Toronto Üniversitesi’nden bilim adamlarının açıklamalarına göre, kısa bellek aslında hayırlı bir özellikmiş.

Onlara göre kısa hafıza beynin, bilgi fazlalığına karşı sağlıklı tepkisidir. Öyle ki, gerekli verilerin eklenmesi için eski ve gereksiz bilgiler beyinden silinir. Eğer sık sık kendi cep telefonu veya araba anahtarınızı evde unutuyorsanız, o zaman bunu yaşlılıkla ilişkilendiren akrabalarınıza kulak asmayın. Bu, yaşlılık değil. Bu, beynin, dahili bellek hacmini temizlemesi özelliğiymiş. Böyle bir kanaate varan bilim adamlarının fikrince bellek daha net bilgiyi değil, gelecekte doğru kararlar almaya yardımcı olacak daha yararlı bilgileri saklı tutar. Bilim adamları farkettiler ki, belirli bir süre sonra hafıza işlevinden sorumlu olan sinir ağları zayıflıyor, yeni nöronlar ise artık varolan anıların yerine diğerlerini yazıyorlar. Bu, insanın yeni duruma alışması için yapılır. Fareler üzerinde yapılan deneylerden biri göstermiş ki, eğer farelerin eski anıları silindiği zaman, onlar yeni labirintde çıkışı daha çabuk buluyorlar.

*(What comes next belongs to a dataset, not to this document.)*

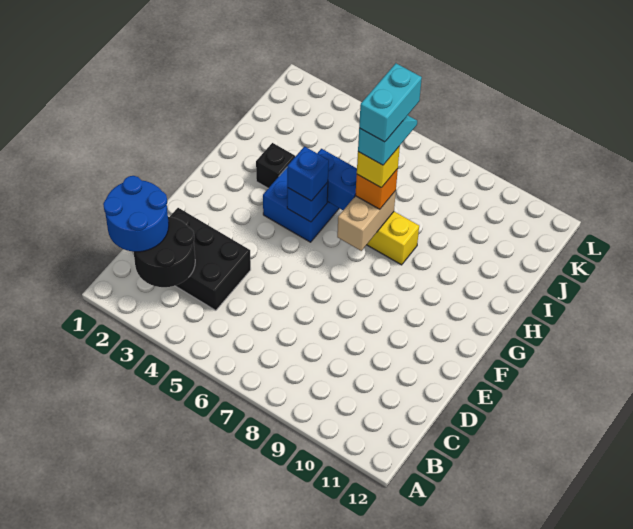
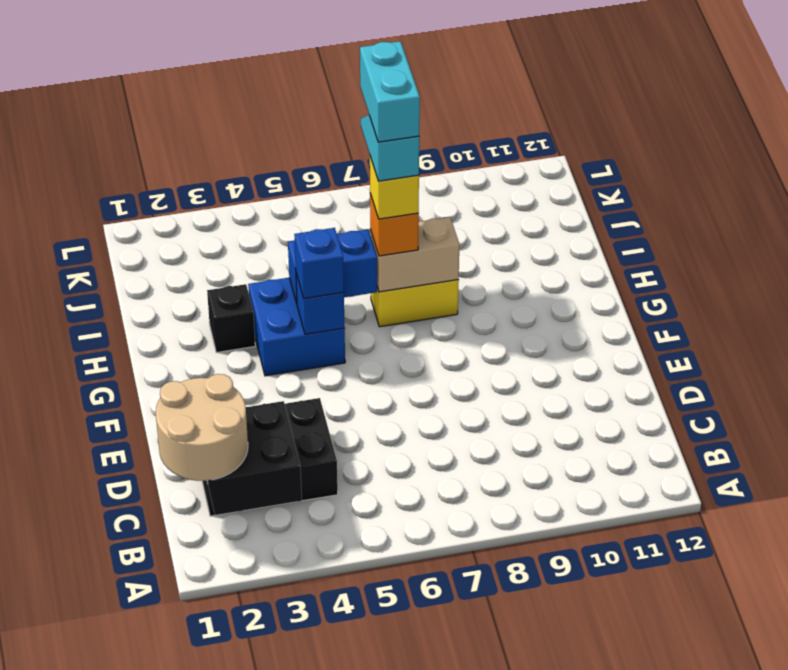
blue 2x2 round brick [103,176,169,252] -> tan 2x2 round brick [156,374,248,481]
black 2x2 round brick [134,217,195,287] -> black 2x2 brick [207,401,302,515]
tan 1x2 brick [337,191,396,251] -> tan 1x2 brick turned to [370,217,459,292]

Çevrede değişikliklerin çok hızlı bir şekilde gerçekleşmesi ile birlikte eski olguları da aynı hızla unutmak gerekir. Hafıza bozukluğunun diğer bir nedeni ise genellemedir. Öyle ki, en son herhangi bir kafeye giden biri kafede geçirilmiş hoş bir zamanın bütün detaylarını hatırlamak, beyin için anlamsızdır. Aksine o kafeye bir daha gidip gitmemeye karar vermek için kısa izlenim anında yaşanılmış heyecanı özetlemek gerekir. Bunların hepsi ise beyindeki hafıza kapasitesinin etkin kullanımı için tasarlanmıştır. “Beyninizin, birbiriyle uyuşmayan en küçük detaylar hakkında anıları bellekte saklanılabileceği bir dünyada yaşamak zor olurdu. Bu, en doğru kararın kabul edilmesinde zorluklar yaratacaktı. Biz, çeşitli yarışmalarda yer alan ve çeşitli olguları bilen insanları idealleştiririz. Fakat hafızanın muhteviyatı, 1972 yılında Stanley Kupasının kim tarafından kazanıldığını hatırlamak değil, aksine hafızanın esas özelliği bizi, doğru kararlar alan akıllı bireyler haline getirmektir. Gereksiz bilgileri unutmadan buna ulaşmak ise çok tumturaklı bir meseledir “- diye bilim adamlarından biri belirtti.